Abstract:In this paper, we address the problem of monocular depth estimation when only a limited number of training image-depth pairs are available. To achieve a high regression accuracy, the state-of-the-art estimation methods rely on CNNs trained with a large number of image-depth pairs, which are prohibitively costly or even infeasible to acquire. Aiming to break the curse of such expensive data collections, we propose a semi-supervised adversarial learning framework that only utilizes a small number of image-depth pairs in conjunction with a large number of easily-available monocular images to achieve high performance.
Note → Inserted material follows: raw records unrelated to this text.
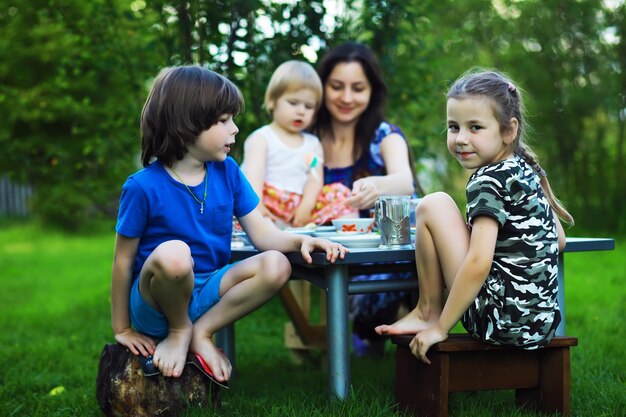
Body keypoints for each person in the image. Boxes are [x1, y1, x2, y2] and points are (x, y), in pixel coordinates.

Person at [111, 65, 348, 383]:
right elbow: (123, 262)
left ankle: (201, 332)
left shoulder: (228, 171)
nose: (235, 129)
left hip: (210, 290)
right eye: (223, 121)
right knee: (175, 254)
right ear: (187, 124)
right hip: (156, 303)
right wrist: (122, 328)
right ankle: (180, 329)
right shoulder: (142, 187)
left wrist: (301, 241)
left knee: (277, 265)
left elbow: (263, 235)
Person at [375, 69, 575, 363]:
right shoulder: (524, 169)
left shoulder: (488, 180)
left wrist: (442, 328)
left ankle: (429, 313)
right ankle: (426, 311)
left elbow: (480, 262)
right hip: (539, 325)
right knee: (442, 210)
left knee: (433, 204)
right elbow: (558, 240)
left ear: (509, 131)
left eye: (475, 127)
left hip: (497, 321)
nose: (461, 139)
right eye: (453, 127)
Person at [312, 41, 420, 356]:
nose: (346, 98)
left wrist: (378, 184)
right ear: (322, 88)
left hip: (383, 256)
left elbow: (405, 182)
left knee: (406, 264)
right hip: (321, 253)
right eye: (336, 86)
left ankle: (370, 330)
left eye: (358, 88)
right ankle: (369, 330)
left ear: (372, 90)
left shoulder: (384, 136)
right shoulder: (307, 139)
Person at [241, 60, 354, 228]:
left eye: (308, 106)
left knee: (342, 196)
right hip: (267, 204)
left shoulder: (312, 144)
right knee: (247, 213)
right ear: (272, 101)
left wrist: (306, 206)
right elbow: (252, 178)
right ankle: (269, 236)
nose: (301, 111)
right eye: (293, 103)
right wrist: (258, 207)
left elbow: (314, 177)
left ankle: (350, 237)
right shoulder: (262, 138)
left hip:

In particular, we use one generator to regress the depth and two discriminators to evaluate the predicted depth , i.e., one inspects the image-depth pair while the other inspects the depth channel alone. These two discriminators provide their feedbacks to the generator as the loss to generate more realistic and accurate depth predictions. Experiments show that the proposed approach can (1) improve most state-of-the-art models on the NYUD v2 dataset by effectively leveraging additional unlabeled data sources; (2) reach state-of-the-art accuracy when the training set is small, e.g., on the Make3D dataset; (3) adapt well to an unseen new dataset (Make3D in our case) after training on an annotated dataset (KITTI in our case).